Data excerpts
↓↓↓

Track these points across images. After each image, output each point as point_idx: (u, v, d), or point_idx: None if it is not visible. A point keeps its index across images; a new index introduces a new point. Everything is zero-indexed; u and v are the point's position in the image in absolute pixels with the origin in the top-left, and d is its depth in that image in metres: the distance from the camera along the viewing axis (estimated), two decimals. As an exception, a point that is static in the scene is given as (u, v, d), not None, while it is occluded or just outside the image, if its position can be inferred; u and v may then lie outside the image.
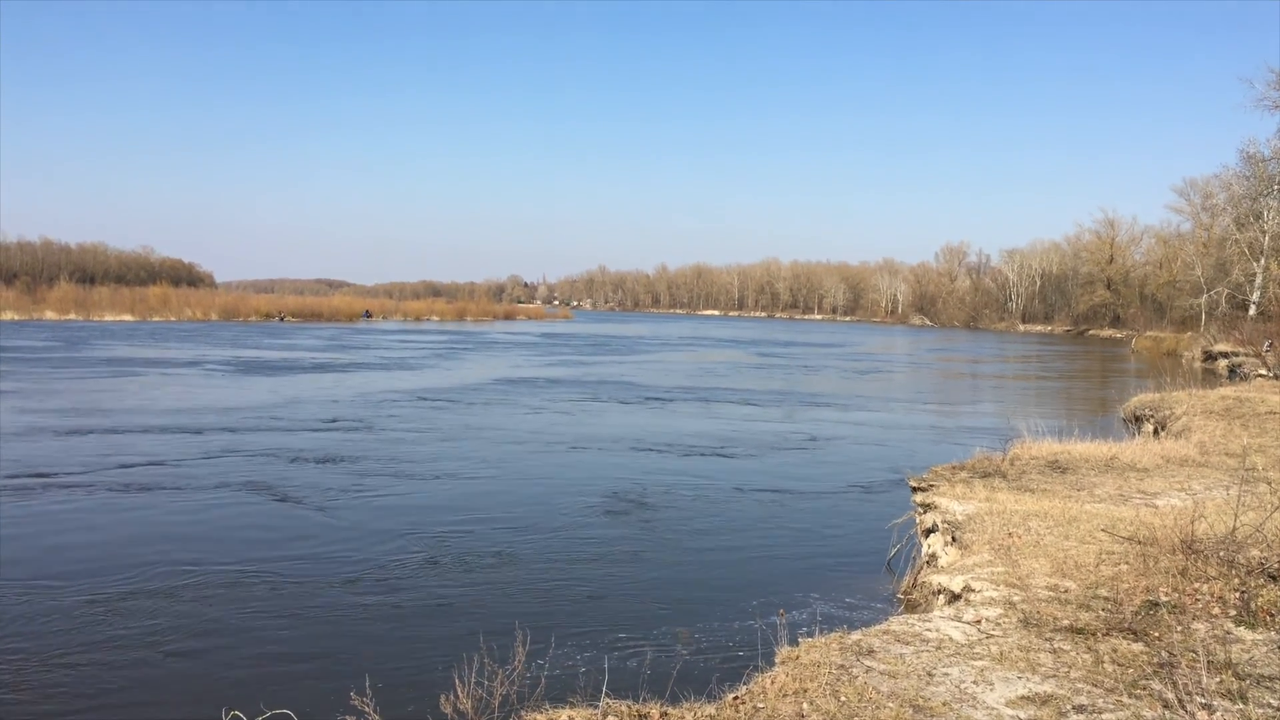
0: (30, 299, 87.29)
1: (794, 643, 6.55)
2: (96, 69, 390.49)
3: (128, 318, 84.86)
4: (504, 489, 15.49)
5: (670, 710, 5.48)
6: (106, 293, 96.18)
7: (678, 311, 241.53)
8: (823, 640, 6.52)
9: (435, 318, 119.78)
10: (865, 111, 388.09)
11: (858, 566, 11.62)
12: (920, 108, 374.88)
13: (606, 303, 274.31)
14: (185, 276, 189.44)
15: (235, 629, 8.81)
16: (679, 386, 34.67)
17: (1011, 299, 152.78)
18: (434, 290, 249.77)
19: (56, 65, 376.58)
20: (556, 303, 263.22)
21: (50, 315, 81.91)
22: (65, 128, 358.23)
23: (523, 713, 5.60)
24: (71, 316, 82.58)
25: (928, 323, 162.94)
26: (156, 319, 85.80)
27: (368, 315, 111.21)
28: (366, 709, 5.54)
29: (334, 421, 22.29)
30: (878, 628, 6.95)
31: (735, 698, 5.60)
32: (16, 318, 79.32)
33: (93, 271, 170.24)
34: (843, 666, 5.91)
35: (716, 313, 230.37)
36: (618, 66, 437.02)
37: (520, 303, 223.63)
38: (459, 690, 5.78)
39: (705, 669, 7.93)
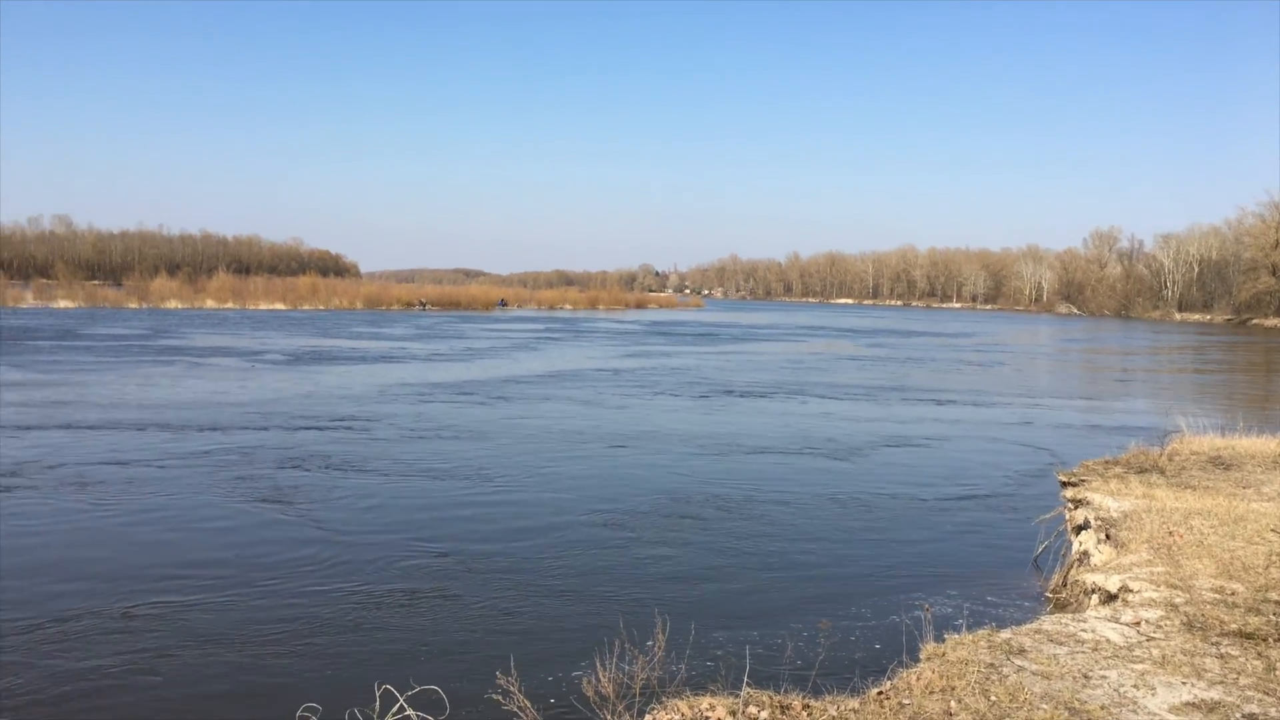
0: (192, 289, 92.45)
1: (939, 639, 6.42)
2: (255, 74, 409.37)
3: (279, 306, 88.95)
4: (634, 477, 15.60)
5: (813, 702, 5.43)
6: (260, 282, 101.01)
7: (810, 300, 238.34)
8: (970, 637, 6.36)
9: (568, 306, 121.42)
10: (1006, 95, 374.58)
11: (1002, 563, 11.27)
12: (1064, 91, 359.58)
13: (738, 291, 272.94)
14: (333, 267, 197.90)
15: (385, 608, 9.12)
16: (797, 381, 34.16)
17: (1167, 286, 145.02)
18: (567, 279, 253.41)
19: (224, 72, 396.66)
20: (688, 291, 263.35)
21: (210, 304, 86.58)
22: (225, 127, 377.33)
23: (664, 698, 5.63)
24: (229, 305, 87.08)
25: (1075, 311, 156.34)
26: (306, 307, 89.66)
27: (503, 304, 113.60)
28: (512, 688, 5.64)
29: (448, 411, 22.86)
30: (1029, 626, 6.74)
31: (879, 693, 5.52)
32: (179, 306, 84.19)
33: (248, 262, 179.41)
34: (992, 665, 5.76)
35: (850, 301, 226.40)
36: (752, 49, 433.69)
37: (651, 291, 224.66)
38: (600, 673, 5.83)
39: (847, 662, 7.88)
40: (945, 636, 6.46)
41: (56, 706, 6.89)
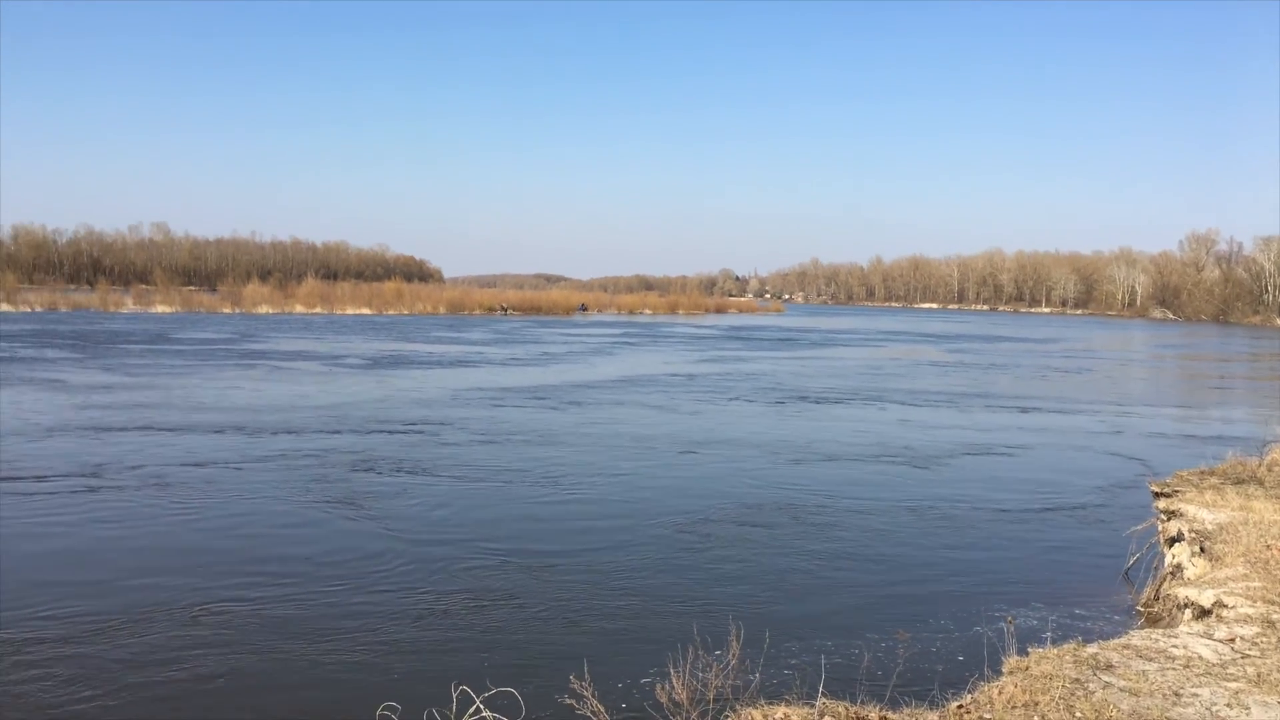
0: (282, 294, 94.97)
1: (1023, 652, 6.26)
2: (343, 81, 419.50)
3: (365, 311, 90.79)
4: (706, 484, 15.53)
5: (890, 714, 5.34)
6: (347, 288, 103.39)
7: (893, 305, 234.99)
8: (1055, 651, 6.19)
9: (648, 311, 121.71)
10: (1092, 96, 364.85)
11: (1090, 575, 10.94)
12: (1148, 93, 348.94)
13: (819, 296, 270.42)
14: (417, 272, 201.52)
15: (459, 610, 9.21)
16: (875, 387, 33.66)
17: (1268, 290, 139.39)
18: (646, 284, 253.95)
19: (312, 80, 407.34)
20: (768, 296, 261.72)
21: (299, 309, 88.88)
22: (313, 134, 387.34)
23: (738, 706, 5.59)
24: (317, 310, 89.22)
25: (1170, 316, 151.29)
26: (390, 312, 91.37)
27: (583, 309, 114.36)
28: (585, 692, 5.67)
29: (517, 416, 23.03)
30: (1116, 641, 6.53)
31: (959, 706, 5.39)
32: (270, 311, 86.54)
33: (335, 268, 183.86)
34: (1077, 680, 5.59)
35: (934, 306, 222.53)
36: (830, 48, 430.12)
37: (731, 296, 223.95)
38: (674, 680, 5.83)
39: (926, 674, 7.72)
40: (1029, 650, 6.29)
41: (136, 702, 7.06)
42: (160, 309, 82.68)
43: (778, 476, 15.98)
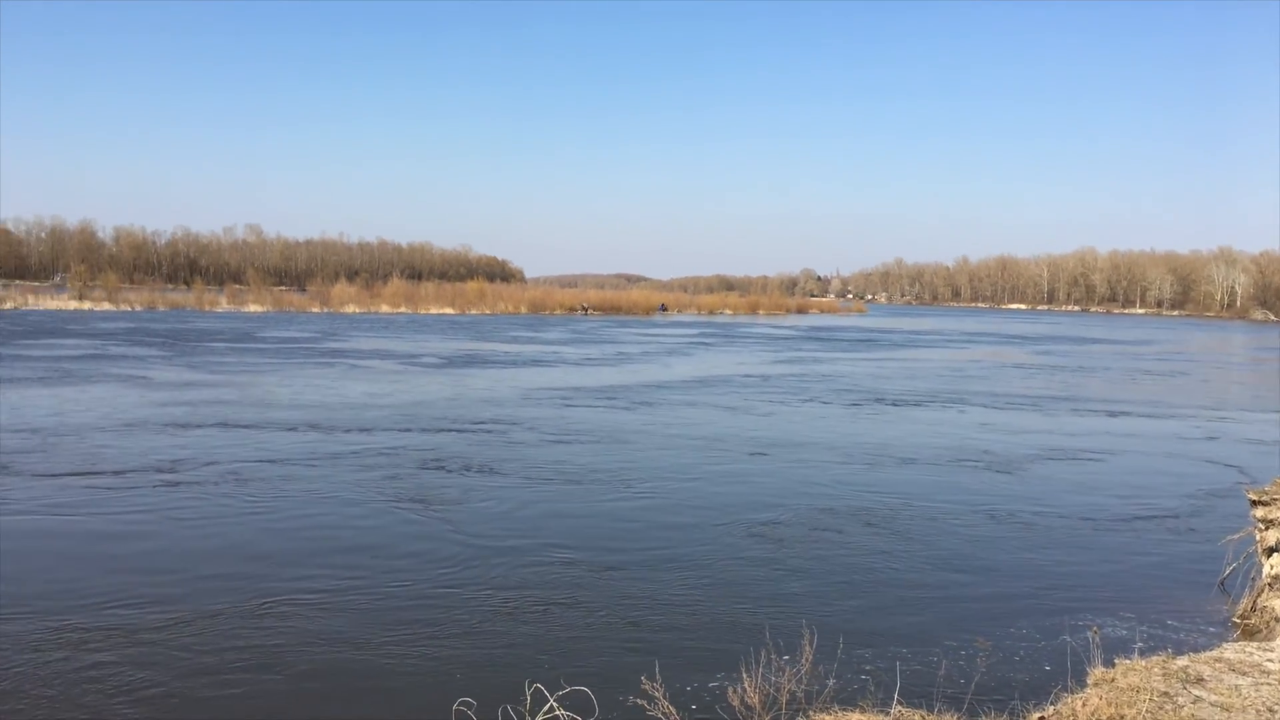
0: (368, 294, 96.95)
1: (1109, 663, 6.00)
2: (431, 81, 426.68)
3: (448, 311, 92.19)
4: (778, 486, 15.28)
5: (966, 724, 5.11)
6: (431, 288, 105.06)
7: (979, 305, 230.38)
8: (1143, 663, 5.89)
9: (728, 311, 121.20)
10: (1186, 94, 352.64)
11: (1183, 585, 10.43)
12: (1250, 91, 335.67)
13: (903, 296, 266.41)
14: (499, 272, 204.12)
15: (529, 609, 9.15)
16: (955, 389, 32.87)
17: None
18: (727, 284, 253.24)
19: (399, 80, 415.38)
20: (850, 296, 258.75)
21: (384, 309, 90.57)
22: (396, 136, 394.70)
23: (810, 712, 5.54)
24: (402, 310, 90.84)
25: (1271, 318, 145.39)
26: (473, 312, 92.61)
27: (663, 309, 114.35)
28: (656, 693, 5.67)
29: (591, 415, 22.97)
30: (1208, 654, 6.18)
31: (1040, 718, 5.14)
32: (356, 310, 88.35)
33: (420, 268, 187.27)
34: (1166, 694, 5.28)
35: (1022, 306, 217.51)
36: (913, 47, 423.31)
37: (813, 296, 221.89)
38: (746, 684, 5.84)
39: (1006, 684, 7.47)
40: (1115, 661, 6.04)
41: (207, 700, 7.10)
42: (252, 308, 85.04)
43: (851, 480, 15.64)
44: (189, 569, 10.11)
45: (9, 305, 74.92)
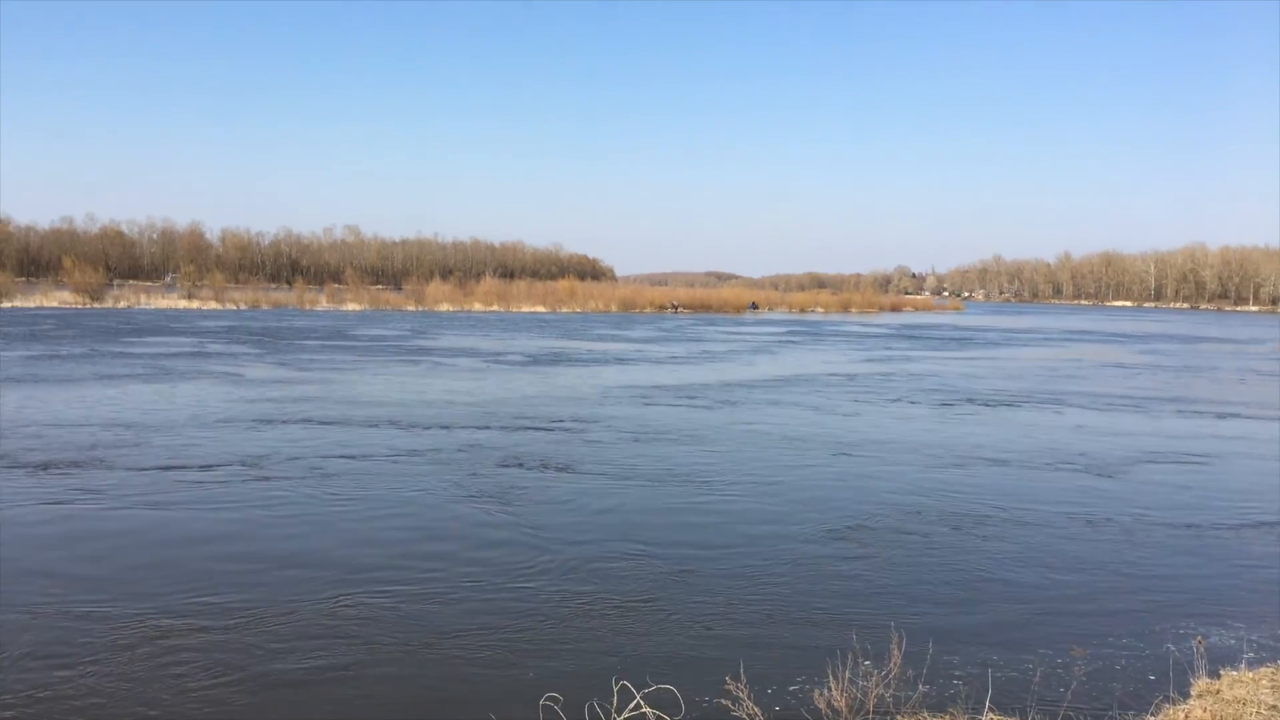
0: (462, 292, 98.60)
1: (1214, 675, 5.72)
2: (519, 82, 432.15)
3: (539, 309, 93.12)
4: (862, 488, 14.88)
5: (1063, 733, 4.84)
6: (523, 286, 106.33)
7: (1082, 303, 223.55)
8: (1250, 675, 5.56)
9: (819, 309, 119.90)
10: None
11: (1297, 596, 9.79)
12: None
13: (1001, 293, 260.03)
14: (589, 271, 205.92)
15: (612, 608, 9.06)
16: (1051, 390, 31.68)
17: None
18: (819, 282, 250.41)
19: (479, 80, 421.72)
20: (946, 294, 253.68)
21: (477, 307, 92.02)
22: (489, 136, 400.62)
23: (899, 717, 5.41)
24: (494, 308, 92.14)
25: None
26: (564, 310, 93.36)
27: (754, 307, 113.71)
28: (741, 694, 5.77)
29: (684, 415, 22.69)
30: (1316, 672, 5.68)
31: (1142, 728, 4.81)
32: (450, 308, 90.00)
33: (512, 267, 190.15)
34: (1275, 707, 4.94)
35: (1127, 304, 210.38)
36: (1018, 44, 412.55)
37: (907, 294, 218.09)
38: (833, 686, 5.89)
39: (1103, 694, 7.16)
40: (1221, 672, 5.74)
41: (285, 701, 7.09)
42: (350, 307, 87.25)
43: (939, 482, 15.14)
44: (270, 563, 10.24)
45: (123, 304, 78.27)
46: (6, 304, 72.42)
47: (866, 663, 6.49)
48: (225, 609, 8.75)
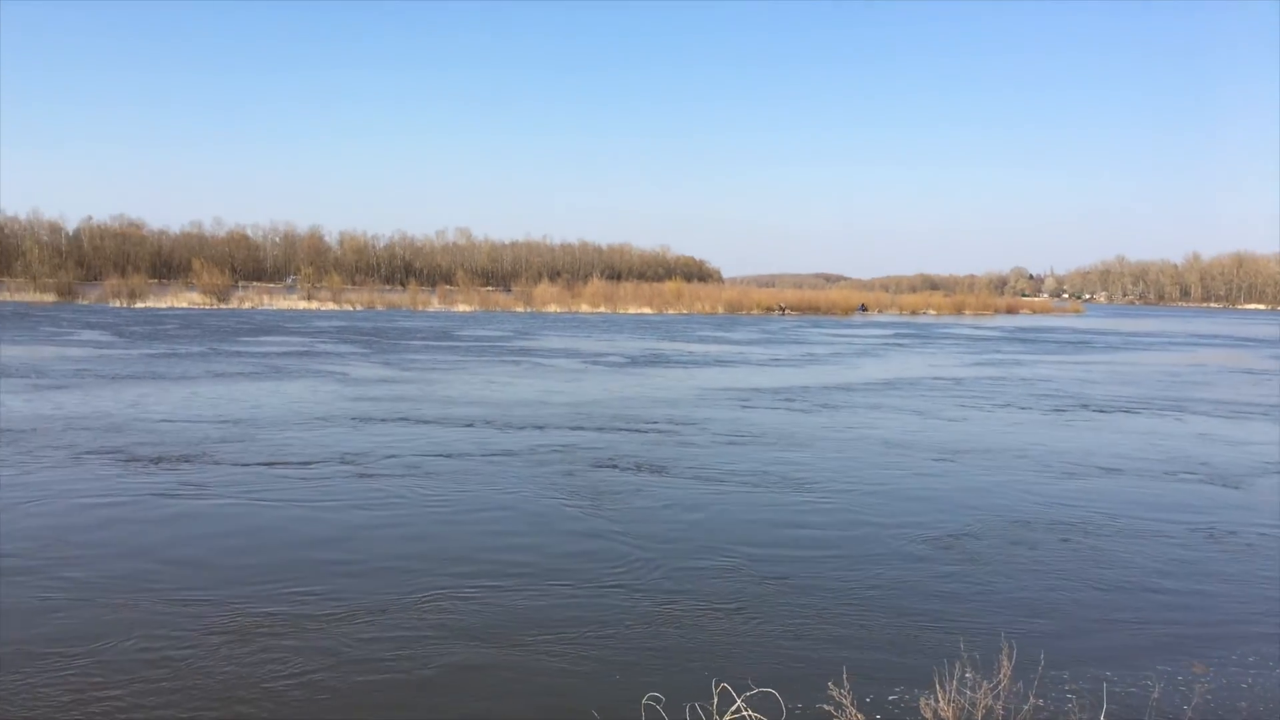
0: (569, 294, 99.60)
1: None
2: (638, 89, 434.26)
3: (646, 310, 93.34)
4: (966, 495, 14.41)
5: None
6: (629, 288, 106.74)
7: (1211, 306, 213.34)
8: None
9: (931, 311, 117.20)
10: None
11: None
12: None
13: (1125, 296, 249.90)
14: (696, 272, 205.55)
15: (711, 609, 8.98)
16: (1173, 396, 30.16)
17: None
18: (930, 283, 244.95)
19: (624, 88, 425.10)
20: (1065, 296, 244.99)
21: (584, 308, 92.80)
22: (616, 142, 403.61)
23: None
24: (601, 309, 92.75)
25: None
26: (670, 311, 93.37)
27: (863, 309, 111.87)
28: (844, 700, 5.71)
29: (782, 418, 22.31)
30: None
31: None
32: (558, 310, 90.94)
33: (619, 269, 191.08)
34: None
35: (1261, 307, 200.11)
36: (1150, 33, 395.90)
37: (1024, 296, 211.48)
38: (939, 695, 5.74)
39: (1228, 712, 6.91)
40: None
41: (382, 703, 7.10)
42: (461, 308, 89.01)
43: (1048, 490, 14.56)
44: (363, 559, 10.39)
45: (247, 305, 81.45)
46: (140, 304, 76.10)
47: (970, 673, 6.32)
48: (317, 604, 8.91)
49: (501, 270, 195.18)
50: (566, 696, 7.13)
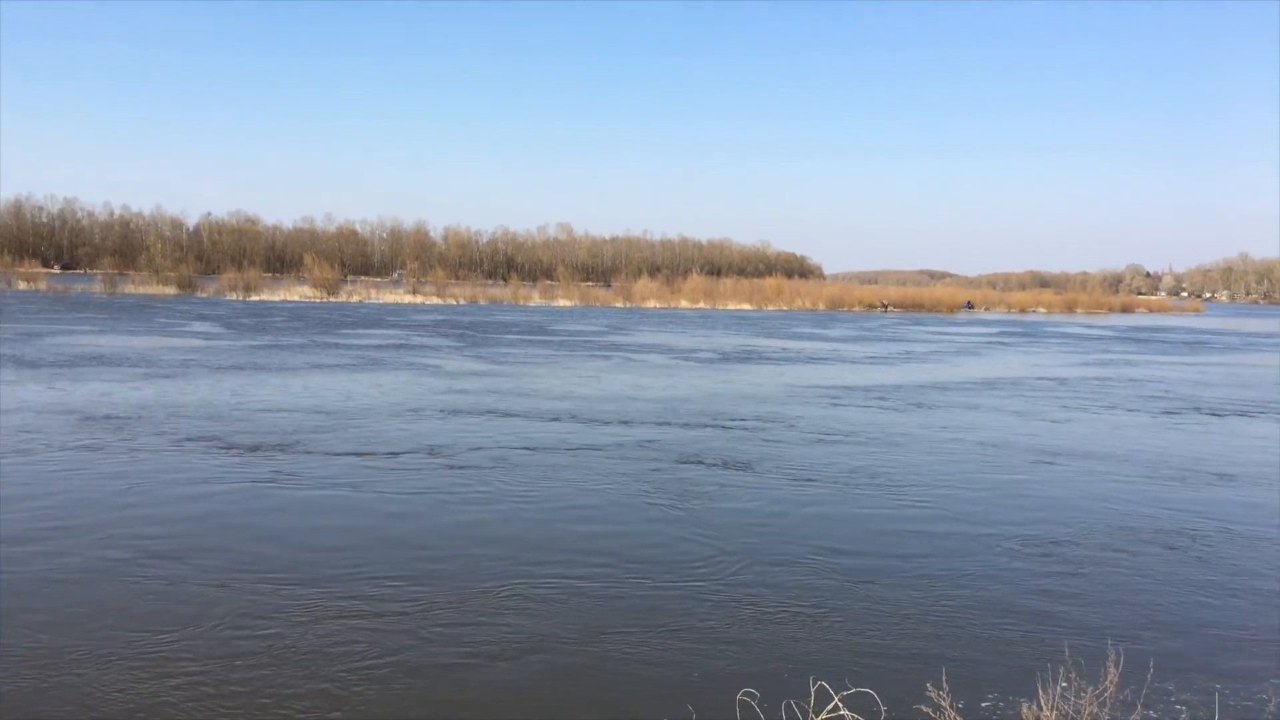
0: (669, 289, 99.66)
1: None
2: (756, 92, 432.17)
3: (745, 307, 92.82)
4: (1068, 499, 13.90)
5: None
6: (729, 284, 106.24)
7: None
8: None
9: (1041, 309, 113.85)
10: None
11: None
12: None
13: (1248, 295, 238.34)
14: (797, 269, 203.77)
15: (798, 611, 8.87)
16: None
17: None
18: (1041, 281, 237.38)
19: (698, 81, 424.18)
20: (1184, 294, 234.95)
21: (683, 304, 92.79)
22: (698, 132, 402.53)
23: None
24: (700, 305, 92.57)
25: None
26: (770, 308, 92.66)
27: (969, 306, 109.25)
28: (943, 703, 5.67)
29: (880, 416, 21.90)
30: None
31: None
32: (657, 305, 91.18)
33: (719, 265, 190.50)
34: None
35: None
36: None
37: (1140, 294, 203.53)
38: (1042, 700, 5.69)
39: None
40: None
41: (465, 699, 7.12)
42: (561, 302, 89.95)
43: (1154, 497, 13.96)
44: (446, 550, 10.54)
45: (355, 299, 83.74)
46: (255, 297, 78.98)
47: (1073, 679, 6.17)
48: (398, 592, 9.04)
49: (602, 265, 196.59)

↑↑↑

Work task
The listing above holds a line with "10: (865, 111, 388.09)" and a line with "38: (459, 690, 5.78)". Print the stretch from the first through the second, exactly and alone.

Task output
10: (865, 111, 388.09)
11: (858, 566, 11.62)
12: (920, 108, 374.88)
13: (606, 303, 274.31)
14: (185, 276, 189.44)
15: (235, 629, 8.81)
16: (679, 386, 34.67)
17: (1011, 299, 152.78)
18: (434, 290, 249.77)
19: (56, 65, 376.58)
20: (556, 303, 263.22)
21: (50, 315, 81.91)
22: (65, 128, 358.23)
23: (523, 713, 5.60)
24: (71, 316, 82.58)
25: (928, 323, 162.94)
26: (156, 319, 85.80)
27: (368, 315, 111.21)
28: (366, 709, 5.54)
29: (334, 421, 22.29)
30: (878, 628, 6.95)
31: (735, 698, 5.60)
32: (16, 318, 79.32)
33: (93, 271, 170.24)
34: (843, 666, 5.91)
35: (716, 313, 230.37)
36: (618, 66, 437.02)
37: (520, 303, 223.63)
38: (459, 690, 5.78)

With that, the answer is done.